3 Rules of High-Velocity Learning

A couple weeks from now, when Shaun White wins his medals at the Vancouver Olympics, you’ll want to remember this video. Because here we get a vivid picture of what’s really beneath his unworldly skills — and it’s not merely gallons of Red Bull. Rather, it’s White’s highly organized method of high-velocity learning — a deep-practice technique that lets him accomplish, as he calculates here, “a couple years of riding in one day.”

So courtesy of Professor White, here are a few lessons that might apply to the art of learning and teaching fast, fluent, complex actions — like playing a new song, trading stocks, making a sales pitch, or (a bit closer to home for me) coaching Little Leaguers.

    • Lesson 1: Start out with the complete move in your head. As White says, it should play like a movie in your mind. Song, sales pitch, soccer trick, whatever — it should be vivid and in HD.
    • Lesson 2: Isolate and compress the key elements.
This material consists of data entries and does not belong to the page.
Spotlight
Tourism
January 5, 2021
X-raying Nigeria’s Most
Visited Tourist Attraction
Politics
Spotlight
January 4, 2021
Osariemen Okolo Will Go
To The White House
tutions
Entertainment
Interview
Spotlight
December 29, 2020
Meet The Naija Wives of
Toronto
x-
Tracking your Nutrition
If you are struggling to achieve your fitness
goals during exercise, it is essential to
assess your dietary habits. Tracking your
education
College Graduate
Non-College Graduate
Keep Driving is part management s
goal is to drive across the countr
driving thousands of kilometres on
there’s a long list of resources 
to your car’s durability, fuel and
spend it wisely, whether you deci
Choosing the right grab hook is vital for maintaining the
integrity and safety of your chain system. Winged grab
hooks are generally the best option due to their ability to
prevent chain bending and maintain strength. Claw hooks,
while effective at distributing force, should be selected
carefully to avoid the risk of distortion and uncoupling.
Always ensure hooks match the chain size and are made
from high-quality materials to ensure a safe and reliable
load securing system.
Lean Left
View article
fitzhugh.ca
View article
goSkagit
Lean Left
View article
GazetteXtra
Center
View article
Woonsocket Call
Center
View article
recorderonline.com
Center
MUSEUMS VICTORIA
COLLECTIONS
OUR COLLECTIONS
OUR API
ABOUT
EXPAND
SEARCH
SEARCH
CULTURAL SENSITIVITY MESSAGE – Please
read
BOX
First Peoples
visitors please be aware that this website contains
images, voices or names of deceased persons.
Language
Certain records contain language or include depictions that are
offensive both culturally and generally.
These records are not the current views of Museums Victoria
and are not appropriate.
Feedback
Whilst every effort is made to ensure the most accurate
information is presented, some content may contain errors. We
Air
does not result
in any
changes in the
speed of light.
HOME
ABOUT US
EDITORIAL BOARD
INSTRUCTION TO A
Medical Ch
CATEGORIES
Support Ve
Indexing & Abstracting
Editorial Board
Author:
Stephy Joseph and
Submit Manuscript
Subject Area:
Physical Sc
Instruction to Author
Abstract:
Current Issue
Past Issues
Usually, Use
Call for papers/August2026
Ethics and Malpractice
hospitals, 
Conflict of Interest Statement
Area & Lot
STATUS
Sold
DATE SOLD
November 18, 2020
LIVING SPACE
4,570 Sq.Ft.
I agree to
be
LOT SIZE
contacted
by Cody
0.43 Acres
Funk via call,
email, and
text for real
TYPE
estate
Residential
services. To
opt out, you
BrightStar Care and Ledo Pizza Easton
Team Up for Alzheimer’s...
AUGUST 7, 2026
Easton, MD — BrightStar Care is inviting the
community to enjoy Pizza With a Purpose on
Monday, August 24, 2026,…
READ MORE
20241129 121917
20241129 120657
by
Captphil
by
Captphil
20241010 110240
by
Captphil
The foam pit is vital, because it allows White to isolate on the moves of the trick itself and not worry about the danger. It allows him the ultimate advantage: to operate in the sweet spot on the edge of his ability; fire circuits, make mistakes, fix them, and fire again (and again, and again) in perfect safety. Danger — whether it’s an icy half-pipe or a live audience — is added last.
    • Lesson 3: Work in a stepwise manner, a little bit farther each time, zooming in and out between the whole trick and its elements. Watch how White does part of the trick on the wall, then the whole thing into the pit, then goes back to the wall, then puts it all together. This back-and-forth isn’t random. White is systematically isolating the move’s key elements, then linking them like so many Legos into one fluent circuit. All fluidity is made of Legos in disguise.